El asociacionismo empresarial no es nada nuevo. Hace años que existen entidades, think tanks y organizaciones que aspiran a convertirse en puntos de encuentro entre directivos y directivas de todos los sectores de nuestra economía. Seguramente, sin embargo, de entre todos, uno de los más destacados es FemCAT, la fundación privada de empresarios catalanes que aglutina un buen puñado de nombres conocidos, de diferentes sensibilidades, pero con el mismo objetivo: potenciar la empresa catalana.
En L'empresa al dia de esta semana hablamos con Tatxo Benet, vicepresidente de Mediapro y presidente de FemCAT, quien profundiza en los objetivos estratégicos de esta segunda entidad. La asociación reúne a más de 500 empresas que representan el 10% del PIB catalán. Cada año, organiza diversas actividades, en forma de foros empresariales, formaciones, informes económicos, transferencia de conocimiento, viajes de benchmarking, etc.

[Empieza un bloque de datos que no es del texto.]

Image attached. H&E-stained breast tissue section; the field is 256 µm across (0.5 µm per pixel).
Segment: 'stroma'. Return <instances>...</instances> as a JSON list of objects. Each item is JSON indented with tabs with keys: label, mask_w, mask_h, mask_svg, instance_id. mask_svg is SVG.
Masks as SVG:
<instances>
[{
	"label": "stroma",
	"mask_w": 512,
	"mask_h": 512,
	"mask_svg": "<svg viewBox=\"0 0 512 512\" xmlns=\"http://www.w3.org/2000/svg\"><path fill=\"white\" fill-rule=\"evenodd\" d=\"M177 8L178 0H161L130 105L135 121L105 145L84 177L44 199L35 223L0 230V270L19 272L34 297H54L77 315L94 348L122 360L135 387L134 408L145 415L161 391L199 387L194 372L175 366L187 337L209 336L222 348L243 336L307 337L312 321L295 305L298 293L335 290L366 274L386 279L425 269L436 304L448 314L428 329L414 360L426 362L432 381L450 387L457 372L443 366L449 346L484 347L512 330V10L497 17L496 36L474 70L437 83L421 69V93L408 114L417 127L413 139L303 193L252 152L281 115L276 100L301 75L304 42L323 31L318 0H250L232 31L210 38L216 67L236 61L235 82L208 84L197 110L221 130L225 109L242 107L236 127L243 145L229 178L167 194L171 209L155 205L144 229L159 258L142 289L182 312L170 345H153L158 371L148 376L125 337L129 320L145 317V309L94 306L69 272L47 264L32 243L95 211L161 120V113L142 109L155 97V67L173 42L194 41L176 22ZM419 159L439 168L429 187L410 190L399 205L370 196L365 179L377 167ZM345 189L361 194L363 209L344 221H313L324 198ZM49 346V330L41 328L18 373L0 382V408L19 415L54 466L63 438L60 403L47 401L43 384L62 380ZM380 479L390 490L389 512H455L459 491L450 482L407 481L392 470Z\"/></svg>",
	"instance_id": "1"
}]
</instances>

El presidente de FemCAT tomó posesión de su cargo a finales del pasado enero. De la nueva etapa se sabe que el objetivo del nuevo líder de la entidad es pasar a la acción. Son muchas las entrevistas que ha concedido desde entonces, donde ha hablado de problemas bien conocidos por todos nosotros como la vivienda, la financiación de Cataluña o Rodalies.

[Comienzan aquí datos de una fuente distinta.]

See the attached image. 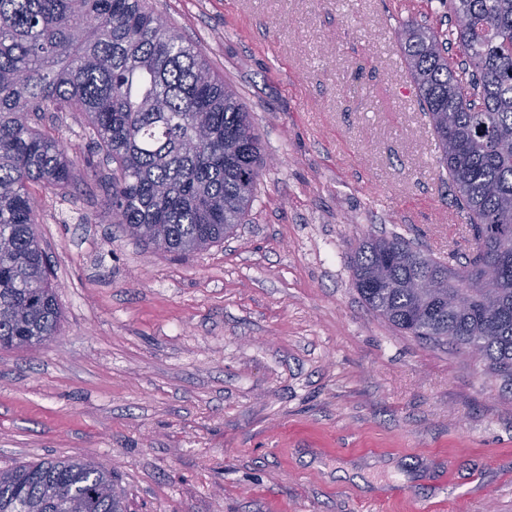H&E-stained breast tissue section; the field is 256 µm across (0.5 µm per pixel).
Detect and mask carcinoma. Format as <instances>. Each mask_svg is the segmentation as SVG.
<instances>
[{
    "mask_svg": "<svg viewBox=\"0 0 512 512\" xmlns=\"http://www.w3.org/2000/svg\"><path fill=\"white\" fill-rule=\"evenodd\" d=\"M448 37L395 32L474 248L453 266L399 234L351 258L367 307L399 331L512 379V0H442ZM465 58L464 79L448 45ZM70 112L111 167L105 210L162 253L224 242L267 164L244 103L146 0H0V347L56 335L60 312L36 233L32 183L74 199L78 159L43 120ZM497 265L498 282L481 266ZM0 512H127L112 472L85 459L0 470Z\"/></svg>",
    "mask_w": 512,
    "mask_h": 512,
    "instance_id": "carcinoma-1",
    "label": "carcinoma"
}]
</instances>
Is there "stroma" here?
<instances>
[{
	"label": "stroma",
	"mask_w": 512,
	"mask_h": 512,
	"mask_svg": "<svg viewBox=\"0 0 512 512\" xmlns=\"http://www.w3.org/2000/svg\"><path fill=\"white\" fill-rule=\"evenodd\" d=\"M223 73L267 165L224 242L164 255L30 190L62 320L0 349V469L91 456L129 512H512V381L370 312L350 257L473 243L394 31L440 0H150ZM69 153L84 125L47 113Z\"/></svg>",
	"instance_id": "stroma-1"
}]
</instances>
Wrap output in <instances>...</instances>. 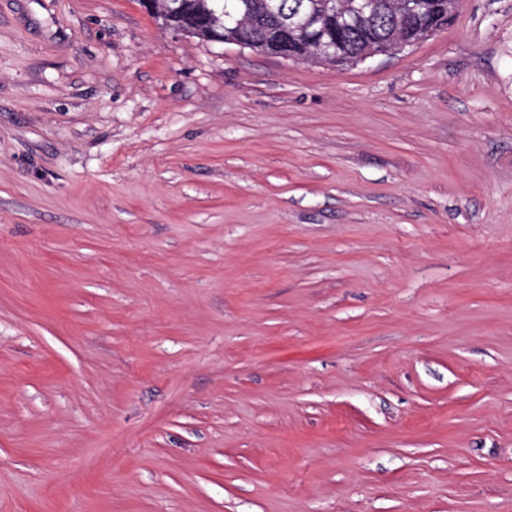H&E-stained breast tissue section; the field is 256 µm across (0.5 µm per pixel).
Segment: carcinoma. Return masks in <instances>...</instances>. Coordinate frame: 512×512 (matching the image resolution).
Returning <instances> with one entry per match:
<instances>
[{
    "label": "carcinoma",
    "instance_id": "carcinoma-1",
    "mask_svg": "<svg viewBox=\"0 0 512 512\" xmlns=\"http://www.w3.org/2000/svg\"><path fill=\"white\" fill-rule=\"evenodd\" d=\"M268 0H167L169 4L166 23L173 21L176 8H181L186 15L207 11L222 12L224 8L239 9L247 15V30L249 31L254 49L260 52H276V47L269 38V32L276 24L289 19L299 10L309 8L312 0H277L279 11L273 15L267 10ZM407 0H378V10L369 19L354 23L347 27L336 40L334 62L339 64H354L358 57L367 49L381 52L399 50V46L413 45L427 38V30L415 27L405 15ZM224 37L229 42L236 37L237 30L227 26L217 32L210 29L198 28L191 34L199 39L209 41L214 34ZM297 57L315 59L310 41V34L304 28L296 30Z\"/></svg>",
    "mask_w": 512,
    "mask_h": 512
}]
</instances>
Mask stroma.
I'll return each instance as SVG.
<instances>
[{"label": "stroma", "mask_w": 512, "mask_h": 512, "mask_svg": "<svg viewBox=\"0 0 512 512\" xmlns=\"http://www.w3.org/2000/svg\"><path fill=\"white\" fill-rule=\"evenodd\" d=\"M0 512H512V0L347 66L0 0Z\"/></svg>", "instance_id": "obj_1"}]
</instances>
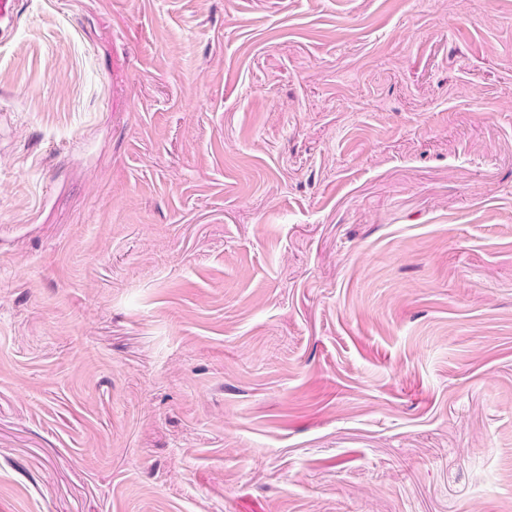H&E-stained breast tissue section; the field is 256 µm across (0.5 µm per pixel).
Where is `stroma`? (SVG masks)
<instances>
[{"label":"stroma","instance_id":"obj_1","mask_svg":"<svg viewBox=\"0 0 512 512\" xmlns=\"http://www.w3.org/2000/svg\"><path fill=\"white\" fill-rule=\"evenodd\" d=\"M0 512H512V0H8Z\"/></svg>","mask_w":512,"mask_h":512}]
</instances>
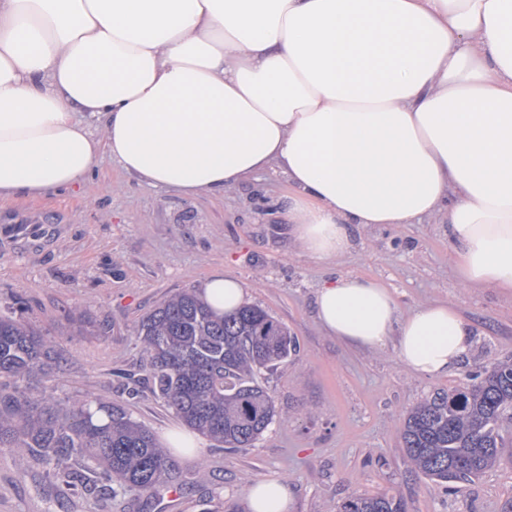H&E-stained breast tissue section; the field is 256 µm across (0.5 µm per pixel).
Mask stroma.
Segmentation results:
<instances>
[{"label": "stroma", "mask_w": 512, "mask_h": 512, "mask_svg": "<svg viewBox=\"0 0 512 512\" xmlns=\"http://www.w3.org/2000/svg\"><path fill=\"white\" fill-rule=\"evenodd\" d=\"M287 203L288 183L275 170L218 196L188 197L138 183L105 154L79 186L0 201V307L19 296L26 319L55 341L57 359L30 385L53 391L61 405L86 396L109 402L163 438L179 417L121 373H140L145 362L140 320L218 274L240 281L246 303L287 325L297 344L262 376L277 416L254 445L201 440L195 458L175 457L157 492L110 497L73 494L50 482L43 464L0 448V512H226L232 503L246 512L261 477L287 486L290 512H340L352 495L377 492L400 496L405 512H512V447L447 494L415 471L400 434L419 402L512 360V293L459 283L438 218L354 227L350 251L321 261L296 242ZM342 275L381 281L403 316L448 304L476 329L469 356L428 377L400 362L395 341L355 350L329 336L315 318V294Z\"/></svg>", "instance_id": "1"}]
</instances>
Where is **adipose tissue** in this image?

Benet tiene muy claro lo que quiere: creación de riqueza y cohesión social. Son dos conceptos que ya aparecieron en el comunicado que FemCAT publicó con el nombramiento del nuevo presidente. Ambos iban acompañados de acciones concretas: “Actuar en todos aquellos ejes estratégicos de país, como son la dimensión empresarial, la potencia del conocimiento, la política impositiva y la lengua como factor fundamental de esta cohesión social”.
A finales de abril, FemCAT presentó, junto con la Fundación para la Industria, el Colegio de Ingenieros y la Amec un estudio sobre el Talento Industrial en Catalunya. Entre otros, FemCAT definió la iniciativa como “una prioridad estratégica para el futuro del tejido productivo, reforzando la colaboración entre empresas, sistema educativo e instituciones”, y se ofrecieron diez medidas para reducir la brecha y volver a situar la industria en el centro del proyecto de país.